🤖 AI Summary
To address high communication overhead and substantial memory/computation costs in large-scale distributed training, this paper proposes a local parameter freezing mechanism: during multi-step local updates, only a fixed subset of parameters is optimized, while gradients for inactive parameters are disabled—eliminating both gradient computation/transmission and inter-node activation exchange. The method integrates phased parameter updates, local gradient computation, and full-parameter forward propagation within a standard synchronous framework. When training a 1.3-billion-parameter language model across 32 nodes, it achieves perplexity comparable to the baseline under identical communication bandwidth and data volume, while reducing peak memory consumption by 27% and training FLOPs by 22%. The core innovation lies in replacing global synchronization with parameter-sparse updates, enabling simultaneous optimization of communication, computation, and memory efficiency without compromising model accuracy.
📝 Abstract
We introduce a memory- and compute-efficient method for low-communication distributed training.

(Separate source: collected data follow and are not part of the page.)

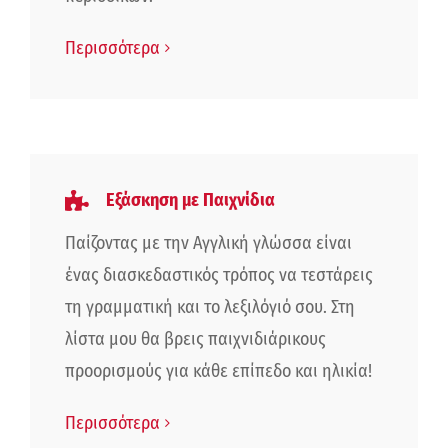
Περισσότερα
Εξάσκηση με Παιχνίδια
Παίζοντας με την Αγγλική γλώσσα είναι
ένας διασκεδαστικός τρόπος να τεστάρεις
τη γραμματική και το λεξιλόγιό σου. Στη
λίστα μου θα βρεις παιχνιδιάρικους
προορισμούς για κάθε επίπεδο και ηλικία!
Περισσότερα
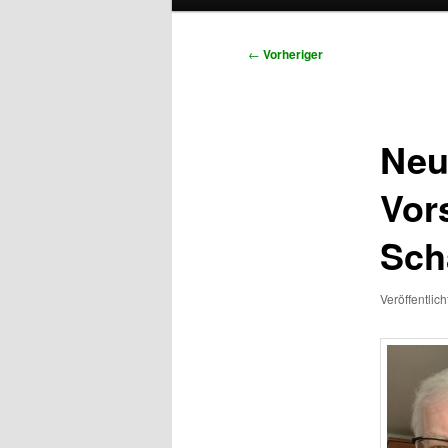
primären
sekundären
Beitragsnavigation
←
Vorheriger
Inhalt
Inhalt
springen
springen
Neu
Vor
Sch
Veröffentlic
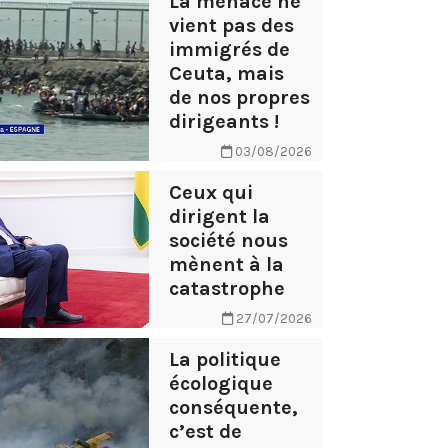
La menace ne
vient pas des
immigrés de
Ceuta, mais
de nos propres
dirigeants !
03/08/2026
Ceux qui
dirigent la
société nous
mènent à la
catastrophe
27/07/2026
La politique
écologique
conséquente,
c’est de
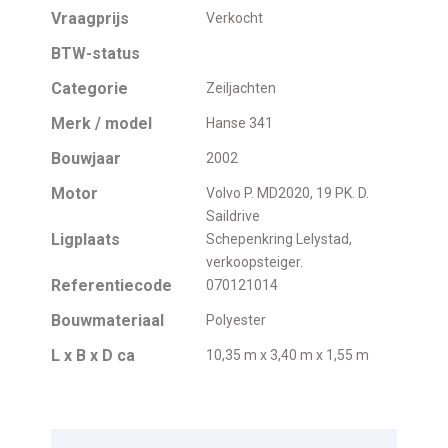
Vraagprijs
Verkocht
BTW-status
Categorie
Zeiljachten
Merk / model
Hanse 341
Bouwjaar
2002
Motor
Volvo P. MD2020, 19 PK. D.
Saildrive
Ligplaats
Schepenkring Lelystad,
verkoopsteiger.
Referentiecode
070121014
Bouwmateriaal
Polyester
L x B x D ca
10,35 m x 3,40 m x 1,55 m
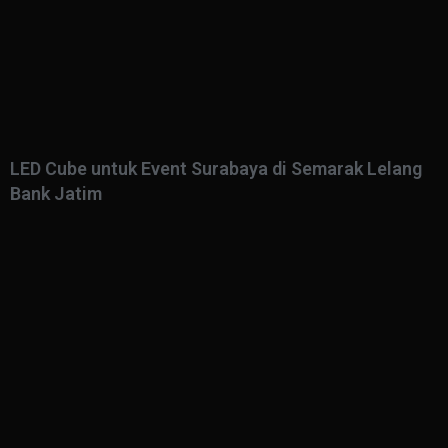
LED Cube untuk Event Surabaya di Semarak Lelang
Bank Jatim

Existing methods reduce communication by performing multiple local updates between infrequent global synchronizations. We demonstrate that their efficiency can be significantly improved by restricting backpropagation: instead of updating all the parameters, each node updates only a fixed subset while keeping the remainder frozen during local steps. This constraint substantially reduces peak memory usage and training FLOPs, while a full forward pass over all parameters eliminates the need for cross-node activation exchange. Experiments on a $1.3$B-parameter language model trained across $32$ nodes show that our method matches the perplexity of prior low-communication approaches under identical token and bandwidth budgets while reducing training FLOPs and peak memory.